__EXTRACT PROVIDED__:
# # # # #

Re: [DISCUSS] Revert and revisit the public custom expression API for partition (a.k.a. Transform API)

Hyukjin Kwon Wed, 22 Jan 2020 23:43:35 -0800

There's another PR open to expose this more publicity in Python side (
https://github.com/apache/spark/pull/27331).


To sum up, I would like to make sure we know these below:
- Is this expression only for partition or do we plan to expose this to
replace other existing expressions as some kind of public DSv2 expression
API?
- Do we want to support other expressions here?
  - If so, why do we need partition-specific expressions?
  - If not, why don't we use a different syntax and class for this API?
- What about we expose a native function to allow transform like a UDF?

Ryan and Wenchen, do you mind if I ask answers for these questions?

2020년 1월 17일 (금) 오전 10:25, Hyukjin Kwon <gurwls...@gmail.com>님이 작성:

> Thanks for giving me some context and clarification, Ryan.
>
> I think I was rather trying to propose to revert because I don't see the
> explicit plan here and it was just left half-done for a long while.
> From reading the PR description and codes, I could not guess in which way
> we should fix this API (e.g., is this expression only for partition or
> replacement of all expressions?). Also, if you take a look at the commit
> log, it has not been fixed for 10 months except moving around or minor
> fixes.
>
> Do you mind if I ask how we plan to extend this feature? For example,
> - if we want to replace existing expressions at the end
> - if we want to add a copy of expressions for some reasons.
> - How will we handle ambiguity of supported expressions between other
> datasource implementations and Spark.
> - If we can't tell other expressions are supported here, why don't we just
> use different syntax to clarify?
>
> If we have this plan or doc, and people can fix accordingly with
> incremental improvements, I am good to keep it.
>
>
> Here are some of followup questions and answers:
>
> > I don't think there is reason to revert this simply because of some of
> the early choices, like deciding to start a public expression API. If you'd
> like to extend this to "fix" areas where you find it confusing, then please
> do.

# # # # #

__DATASET RECORDS__:

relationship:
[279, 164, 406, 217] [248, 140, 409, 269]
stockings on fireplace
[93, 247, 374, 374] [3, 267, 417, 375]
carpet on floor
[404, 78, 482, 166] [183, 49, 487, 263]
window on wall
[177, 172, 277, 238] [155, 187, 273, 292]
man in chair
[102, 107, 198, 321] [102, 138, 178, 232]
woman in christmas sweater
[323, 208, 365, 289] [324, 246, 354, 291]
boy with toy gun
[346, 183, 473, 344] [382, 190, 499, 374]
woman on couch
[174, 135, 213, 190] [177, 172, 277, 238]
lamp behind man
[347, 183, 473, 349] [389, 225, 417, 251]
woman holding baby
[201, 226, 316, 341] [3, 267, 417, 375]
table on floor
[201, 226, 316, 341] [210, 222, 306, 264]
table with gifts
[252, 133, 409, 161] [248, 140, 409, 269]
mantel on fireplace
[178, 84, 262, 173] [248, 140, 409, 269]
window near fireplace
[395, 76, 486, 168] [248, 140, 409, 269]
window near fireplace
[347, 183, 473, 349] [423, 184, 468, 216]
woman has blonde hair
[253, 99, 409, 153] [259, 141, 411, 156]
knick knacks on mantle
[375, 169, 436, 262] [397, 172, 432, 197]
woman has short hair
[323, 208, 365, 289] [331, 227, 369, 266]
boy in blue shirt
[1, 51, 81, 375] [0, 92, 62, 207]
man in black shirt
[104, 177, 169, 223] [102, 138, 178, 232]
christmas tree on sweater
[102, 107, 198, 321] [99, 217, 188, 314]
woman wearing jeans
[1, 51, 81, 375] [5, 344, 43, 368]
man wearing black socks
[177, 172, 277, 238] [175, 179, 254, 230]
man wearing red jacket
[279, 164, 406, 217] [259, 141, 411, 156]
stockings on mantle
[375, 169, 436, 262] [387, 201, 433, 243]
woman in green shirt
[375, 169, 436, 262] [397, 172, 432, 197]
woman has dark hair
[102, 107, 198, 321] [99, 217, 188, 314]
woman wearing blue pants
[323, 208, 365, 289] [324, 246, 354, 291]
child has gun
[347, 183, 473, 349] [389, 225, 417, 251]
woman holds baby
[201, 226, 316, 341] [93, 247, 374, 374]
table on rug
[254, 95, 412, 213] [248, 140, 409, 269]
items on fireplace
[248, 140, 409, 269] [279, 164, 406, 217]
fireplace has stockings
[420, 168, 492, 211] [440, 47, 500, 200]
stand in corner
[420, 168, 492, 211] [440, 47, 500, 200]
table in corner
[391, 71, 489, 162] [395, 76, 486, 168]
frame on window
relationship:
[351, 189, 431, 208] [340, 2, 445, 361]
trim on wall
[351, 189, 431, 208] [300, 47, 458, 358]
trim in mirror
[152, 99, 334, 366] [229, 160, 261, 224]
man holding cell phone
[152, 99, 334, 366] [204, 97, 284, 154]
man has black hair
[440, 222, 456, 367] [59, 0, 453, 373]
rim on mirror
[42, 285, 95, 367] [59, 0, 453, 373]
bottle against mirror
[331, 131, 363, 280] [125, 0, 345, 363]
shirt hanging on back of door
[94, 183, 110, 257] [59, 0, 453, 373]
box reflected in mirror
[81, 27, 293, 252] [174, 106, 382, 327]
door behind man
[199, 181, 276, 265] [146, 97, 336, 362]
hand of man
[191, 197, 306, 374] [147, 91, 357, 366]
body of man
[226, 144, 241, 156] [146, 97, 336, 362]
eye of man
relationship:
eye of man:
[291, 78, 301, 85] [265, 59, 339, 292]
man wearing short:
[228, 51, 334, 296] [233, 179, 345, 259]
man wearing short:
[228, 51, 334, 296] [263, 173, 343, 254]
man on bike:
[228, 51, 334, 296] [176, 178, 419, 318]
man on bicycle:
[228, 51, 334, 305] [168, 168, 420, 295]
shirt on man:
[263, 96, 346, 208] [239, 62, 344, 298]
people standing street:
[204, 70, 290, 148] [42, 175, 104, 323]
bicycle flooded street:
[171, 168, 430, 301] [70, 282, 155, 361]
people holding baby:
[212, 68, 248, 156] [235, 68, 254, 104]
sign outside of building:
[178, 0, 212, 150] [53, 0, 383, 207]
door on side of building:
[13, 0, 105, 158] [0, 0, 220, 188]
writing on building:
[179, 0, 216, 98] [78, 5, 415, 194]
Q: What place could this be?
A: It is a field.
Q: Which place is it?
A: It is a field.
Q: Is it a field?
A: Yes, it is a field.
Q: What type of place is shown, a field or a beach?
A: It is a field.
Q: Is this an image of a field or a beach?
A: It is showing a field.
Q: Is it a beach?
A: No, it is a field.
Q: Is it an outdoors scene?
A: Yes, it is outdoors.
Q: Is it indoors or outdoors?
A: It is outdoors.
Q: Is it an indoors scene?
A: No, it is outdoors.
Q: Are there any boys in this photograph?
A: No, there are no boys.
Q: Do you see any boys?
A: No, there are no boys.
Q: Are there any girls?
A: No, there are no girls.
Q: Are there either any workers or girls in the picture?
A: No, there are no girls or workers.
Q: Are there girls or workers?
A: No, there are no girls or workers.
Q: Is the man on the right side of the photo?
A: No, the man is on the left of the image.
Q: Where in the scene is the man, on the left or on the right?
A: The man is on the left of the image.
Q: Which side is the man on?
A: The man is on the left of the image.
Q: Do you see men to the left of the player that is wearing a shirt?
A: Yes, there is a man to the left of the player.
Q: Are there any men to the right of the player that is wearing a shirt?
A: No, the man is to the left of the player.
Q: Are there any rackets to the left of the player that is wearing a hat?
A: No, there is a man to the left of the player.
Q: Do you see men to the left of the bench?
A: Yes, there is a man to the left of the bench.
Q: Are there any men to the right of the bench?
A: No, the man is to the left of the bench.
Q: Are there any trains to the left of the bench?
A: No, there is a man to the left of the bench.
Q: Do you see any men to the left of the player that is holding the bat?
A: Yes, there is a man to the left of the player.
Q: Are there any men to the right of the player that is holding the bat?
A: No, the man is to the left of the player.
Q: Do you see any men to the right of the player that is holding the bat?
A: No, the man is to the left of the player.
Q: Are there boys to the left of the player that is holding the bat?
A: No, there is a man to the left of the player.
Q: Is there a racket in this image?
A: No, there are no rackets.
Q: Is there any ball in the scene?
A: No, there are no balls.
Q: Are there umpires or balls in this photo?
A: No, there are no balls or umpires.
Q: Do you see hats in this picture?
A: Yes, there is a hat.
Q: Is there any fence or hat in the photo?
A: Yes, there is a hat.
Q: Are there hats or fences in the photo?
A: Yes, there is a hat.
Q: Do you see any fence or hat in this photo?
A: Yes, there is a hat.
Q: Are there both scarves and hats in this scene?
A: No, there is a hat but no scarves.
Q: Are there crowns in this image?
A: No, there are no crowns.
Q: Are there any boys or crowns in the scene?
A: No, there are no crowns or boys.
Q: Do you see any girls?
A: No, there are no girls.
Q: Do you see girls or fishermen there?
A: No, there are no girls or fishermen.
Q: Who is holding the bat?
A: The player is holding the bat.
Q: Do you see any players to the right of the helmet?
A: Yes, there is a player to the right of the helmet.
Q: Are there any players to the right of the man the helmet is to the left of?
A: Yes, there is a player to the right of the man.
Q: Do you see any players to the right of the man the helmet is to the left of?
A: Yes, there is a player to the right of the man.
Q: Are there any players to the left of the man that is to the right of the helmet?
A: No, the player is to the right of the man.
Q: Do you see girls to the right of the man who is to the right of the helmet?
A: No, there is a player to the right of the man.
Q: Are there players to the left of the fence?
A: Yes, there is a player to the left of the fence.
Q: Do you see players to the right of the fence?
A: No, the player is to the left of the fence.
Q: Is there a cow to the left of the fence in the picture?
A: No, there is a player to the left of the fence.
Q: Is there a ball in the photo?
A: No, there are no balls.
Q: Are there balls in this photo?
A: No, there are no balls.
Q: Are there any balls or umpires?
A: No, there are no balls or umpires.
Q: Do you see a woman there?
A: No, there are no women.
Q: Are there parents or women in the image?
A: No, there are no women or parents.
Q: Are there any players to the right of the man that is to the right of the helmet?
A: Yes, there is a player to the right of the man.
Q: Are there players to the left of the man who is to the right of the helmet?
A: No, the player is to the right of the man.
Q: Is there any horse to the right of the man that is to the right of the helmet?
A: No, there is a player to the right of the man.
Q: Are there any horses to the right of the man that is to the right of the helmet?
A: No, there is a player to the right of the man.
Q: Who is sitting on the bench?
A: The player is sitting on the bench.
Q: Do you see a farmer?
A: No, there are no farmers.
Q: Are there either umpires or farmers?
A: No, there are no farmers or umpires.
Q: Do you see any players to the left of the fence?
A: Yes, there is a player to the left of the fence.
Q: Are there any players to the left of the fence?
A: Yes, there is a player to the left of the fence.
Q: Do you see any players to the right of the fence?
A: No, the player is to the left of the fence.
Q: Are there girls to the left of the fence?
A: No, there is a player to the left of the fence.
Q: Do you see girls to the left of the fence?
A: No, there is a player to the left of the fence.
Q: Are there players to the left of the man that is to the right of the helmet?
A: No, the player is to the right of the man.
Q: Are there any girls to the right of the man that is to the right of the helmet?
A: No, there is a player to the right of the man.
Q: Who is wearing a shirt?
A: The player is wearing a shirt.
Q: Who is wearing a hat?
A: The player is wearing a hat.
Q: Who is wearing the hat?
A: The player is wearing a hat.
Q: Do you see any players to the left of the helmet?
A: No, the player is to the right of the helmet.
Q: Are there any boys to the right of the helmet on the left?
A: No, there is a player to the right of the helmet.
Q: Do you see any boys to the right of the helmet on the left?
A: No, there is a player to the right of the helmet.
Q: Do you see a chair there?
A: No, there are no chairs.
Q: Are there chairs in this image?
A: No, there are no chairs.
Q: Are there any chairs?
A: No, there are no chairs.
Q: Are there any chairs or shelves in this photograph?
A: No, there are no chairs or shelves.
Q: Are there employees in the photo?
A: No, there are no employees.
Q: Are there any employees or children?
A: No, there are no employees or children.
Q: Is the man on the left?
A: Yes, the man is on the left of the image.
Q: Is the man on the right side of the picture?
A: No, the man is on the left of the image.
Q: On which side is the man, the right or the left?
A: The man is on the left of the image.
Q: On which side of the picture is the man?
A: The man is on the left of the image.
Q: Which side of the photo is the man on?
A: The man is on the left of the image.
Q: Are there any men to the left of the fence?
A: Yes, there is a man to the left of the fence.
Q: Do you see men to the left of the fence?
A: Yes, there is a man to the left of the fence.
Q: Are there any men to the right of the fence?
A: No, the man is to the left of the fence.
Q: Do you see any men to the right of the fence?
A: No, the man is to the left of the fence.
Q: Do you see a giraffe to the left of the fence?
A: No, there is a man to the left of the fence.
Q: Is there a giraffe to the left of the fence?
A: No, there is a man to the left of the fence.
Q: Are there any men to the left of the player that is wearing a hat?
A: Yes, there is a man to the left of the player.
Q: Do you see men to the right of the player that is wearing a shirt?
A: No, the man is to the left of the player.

# # # # #

Quote the passage of the Transform API discussion message between "Ryan and Wenchen, do" and "and clarification, Ryan.", inclusive.

__RESPONSE FOR THIS EXERCISE__:
Ryan and Wenchen, do you mind if I ask answers for these questions?

2020년 1월 17일 (금) 오전 10:25, Hyukjin Kwon <gurwls...@gmail.com>님이 작성:

> Thanks for giving me some context and clarification, Ryan.